Although “Teen Titans” has become a popular animated staple on Cartoon Network, “Titans” – which employs the same (mostly) mix of characters – is squarely aimed at an older crowd, tersely serving notice of those intentions when Robin is asked about Batman and delivers a colorful four-letter reply.
Here, super-sidekick Dick Grayson (Brenton Thwaites) is actually well into his 20s, and a new detective with a decidedly bad attitude. When he finally does leap into action in costume (and like the Netflix shows, there’s a lot more tough talk and posturing), he certainly doesn’t pull any punches.
The series, however – like “Flash,” “Arrow,” et al., from Warner Bros. and producer Greg Berlanti – unfolds on multiple fronts, introducing other characters with extraordinary powers and plenty of questions about how they got them. That includes Raven (Teagan Croft), a teenager being pursued by shadowy forces; and Starfire/Koriand’r (Anna Diop), a magenta-haired amazon whose destructive gifts are a surprise even to her.

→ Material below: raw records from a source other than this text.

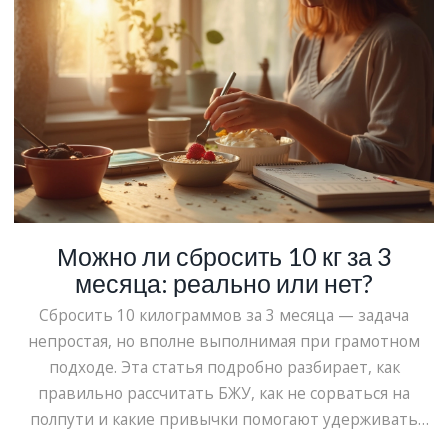
разбор — для тех, кто хочет разобраться в теме без
лишних сложностей.
Можно ли сбросить 10 кг за 3
месяца: реально или нет?
Сбросить 10 килограммов за 3 месяца — задача
непростая, но вполне выполнимая при грамотном
подходе. Эта статья подробно разбирает, как
правильно рассчитать БЖУ, как не сорваться на
полпути и какие привычки помогают удерживать
результат. Объясняем, как строить рацион без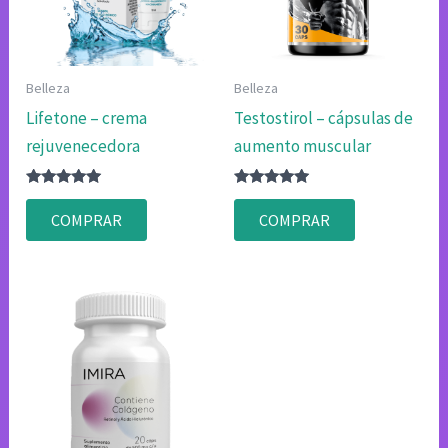
Belleza
Belleza
Lifetone – crema
Testostirol – cápsulas de
rejuvenecedora
aumento muscular
Valorado
Valorado
con
con
COMPRAR
COMPRAR
4.83
4.80
de 5
de 5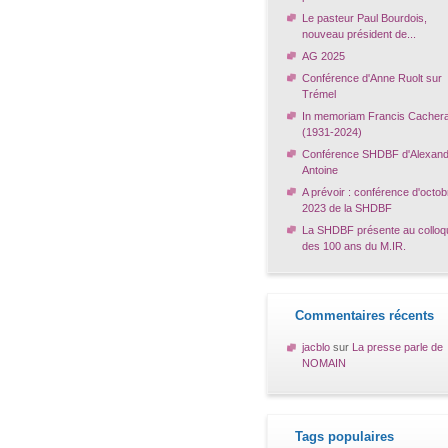
Le pasteur Paul Bourdois,
nouveau président de...
AG 2025
Conférence d'Anne Ruolt sur
Trémel
In memoriam Francis Cacher
(1931-2024)
Conférence SHDBF d'Alexand
Antoine
A prévoir : conférence d'octob
2023 de la SHDBF
La SHDBF présente au colloq
des 100 ans du M.IR.
Commentaires récents
jacblo
sur
La presse parle de
NOMAIN
Tags populaires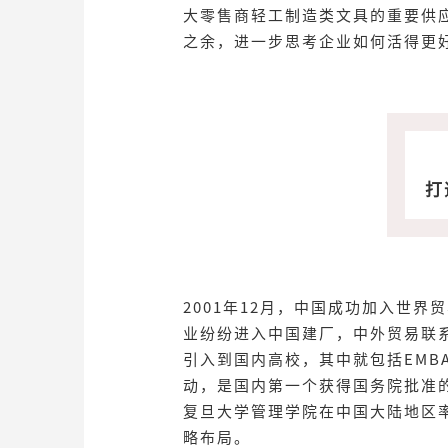
大零售商轻工制造类文具的重要供
之余，进一步思考企业如何活得更
打
2001年12月，中国成功加入世
业纷纷进入中国建厂，中外贸易联
引入到国内高校，其中就包括EMBA
动，是国内第一个获得国务院批准的
复旦大学管理学院在中国大陆地区率
略布局。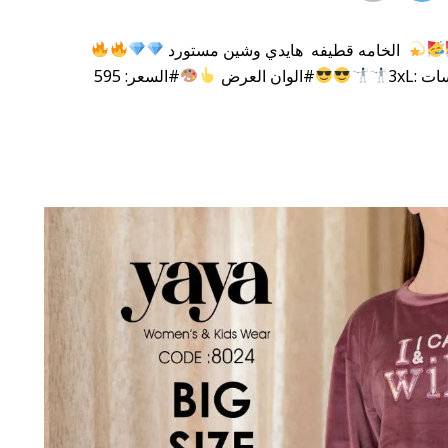
الخامه قطيفه هايدي وشين مستورد ‌
 :3xL
#الوان العرض
#السعر: 595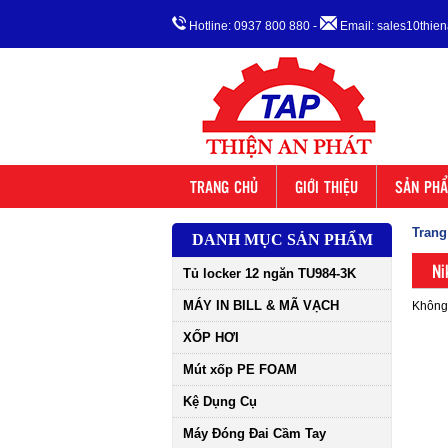
Hotline: 0937 800 880
-
Email: sales10thi
TRANG CHỦ
GIỚI THIỆU
SẢN PH
Trang
DANH MỤC SẢN PHẨM
Ni
Tủ locker 12 ngăn TU984-3K
MÁY IN BILL & MÃ VẠCH
Không 
XỐP HƠI
Mút xốp PE FOAM
Kệ Dụng Cụ
Máy Đóng Đai Cầm Tay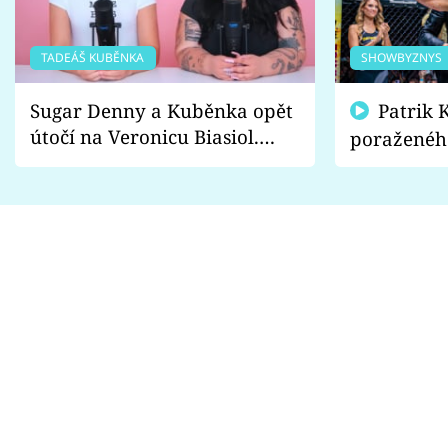
TADEÁŠ KUBĚNKA
SHOWBYZNYS
Sugar Denny a Kuběnka opět
Patrik Kincl se zastal
útočí na Veronicu Biasiol.
poraženéh
Proč je podle nich falešná a
fanoušci n
lže o své nevěře?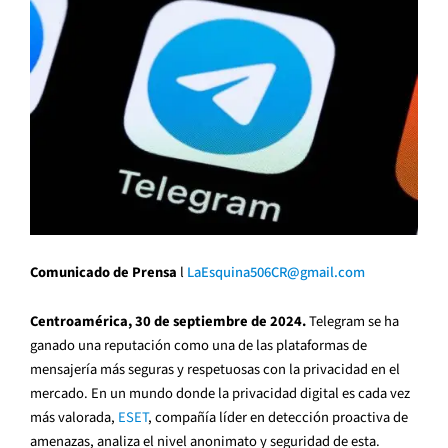
Comunicado de Prensa
l
LaEsquina506CR@gmail.com
Centroamérica, 30 de septiembre de 2024.
Telegram se ha
ganado una reputación como una de las plataformas de
mensajería más seguras y respetuosas con la privacidad en el
mercado. En un mundo donde la privacidad digital es cada vez
más valorada,
ESET
, compañía líder en detección proactiva de
amenazas, analiza el nivel anonimato y seguridad de esta.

Slowly dribbling out plot, and seemingly in no hurry to bring the team together, “Titans” wants to capture the youthful uncertainty traditionally associated with X-Men as well as the dark, brooding environs of Marvel series like “Daredevil” and “Luke Cage.”
On that score, it largely succeeds, although unless viewers know a good deal about the underlying material, it’s easy to grow impatient with all the cryptic clues. Ditto for some of the heroes that turn up in later episodes, including Alan Ritchson and Minka Kelly, respectively, as the crimefighting duo Hawk & Dove, who have a complicated history with Robin.
As the first marquee title from a streaming service dedicated to all things DC, “Titans” would seemingly have that luxury. Yet because DC Entertainment/Warner Bros. (like CNN, units of WarnerMedia) have generally lagged behind Marvel – and indeed, despite “Wonder Woman’s” stellar performance, appear to be at something of a crossroads in the movie area, with Superman and Batman in flux – it remains to be seen how many fans will feel motivated to add another expense to their entertainment diet for what amounts to a lot of library material and series based on second-tier characters.
DC still seems to be finding its way, which also applies to a digital space where everyone is eager to plant their flags – including Marvel, in concert with its parent Disney and sister assets like Lucasfilm.
Creatively speaking, “Titans” – already renewed for a second season – feels like a step in the right direction. But the title notwithstanding, it’s a relatively small player in what promises to be a much larger battle.
“Titans” premieres Oct. 12 on DC Universe.